Supplied data —
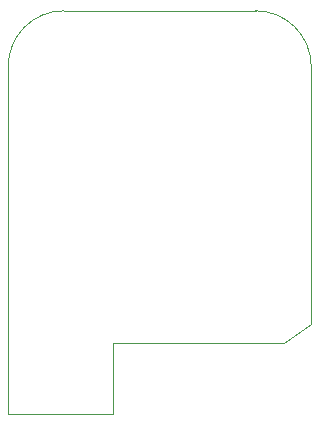
<source format=gbr>
G04 #@! TF.GenerationSoftware,KiCad,Pcbnew,(5.0.0)*
G04 #@! TF.CreationDate,2018-11-11T21:07:20+01:00*
G04 #@! TF.ProjectId,Platine,506C6174696E652E6B696361645F7063,rev?*
G04 #@! TF.SameCoordinates,Original*
G04 #@! TF.FileFunction,Profile,NP*
%FSLAX46Y46*%
G04 Gerber Fmt 4.6, Leading zero omitted, Abs format (unit mm)*
G04 Created by KiCad (PCBNEW (5.0.0)) date 11/11/18 21:07:20*
%MOMM*%
%LPD*%
G01*
G04 APERTURE LIST*
%ADD10C,0.100000*%
G04 APERTURE END LIST*
D10*
X156591000Y-64389000D02*
G75*
G02X161290000Y-69088000I0J-4699000D01*
G01*
X135636000Y-69088000D02*
G75*
G02X140335000Y-64389000I4699000J0D01*
G01*
X156591000Y-64389000D02*
X140335000Y-64389000D01*
X161290000Y-90932000D02*
X161290000Y-69088000D01*
X161290000Y-90932000D02*
X159004000Y-92506800D01*
X144526000Y-92506800D02*
X159004000Y-92506800D01*
X144526000Y-98552000D02*
X144526000Y-92506800D01*
X135636000Y-98552000D02*
X144526000Y-98552000D01*
X135636000Y-69088000D02*
X135636000Y-98552000D01*
M02*

</source>
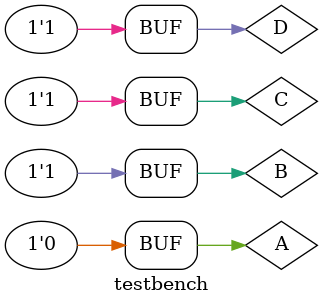
<source format=v>
`timescale 1ns / 1ps


module testbench(
    );
    reg A, B, C, D;
    wire F1_a, F1_b, F1_c;
    //reg clk;
    // test for HW1_comb_dataflow
    HW1_comb_dataflow comb1_a(
        .A(A),
        .B(B),
        .C(C),
        .D(D),
        .F(F1_a)
    );
    // test for HW1_comb_gatelevel
    HW1_comb_gatelevel comb1_b(
        .A(A),
        .B(B),
        .C(C),
        .D(D),
        .F(F1_b)
    );
    // test for HW1_comb_hf_gatelevel
    HW1_comb_hf_gatelevel comb1_c(
        .A(A),
        .B(B),
        .C(C),
        .D(D),
        .F(F1_c)
    );
    
    initial begin
    // initial input
    A = 0;
    B = 0;
    C = 1;
    D = 1;
    //clk = 0;
    // testA
    #50;
    A = 0;
    //testB
    #100;
    B = 1;
    //testC
//    #100;
    C = 1;
    //testD
    #100;
    D = 1;
    end
    
    //always #100 clk = ~clk;
    
    
endmodule

</source>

What the task requires — Please go over the data above and copy each line with "LIST" in it.

Solved problem —
G04 APERTURE LIST*
G04 APERTURE END LIST*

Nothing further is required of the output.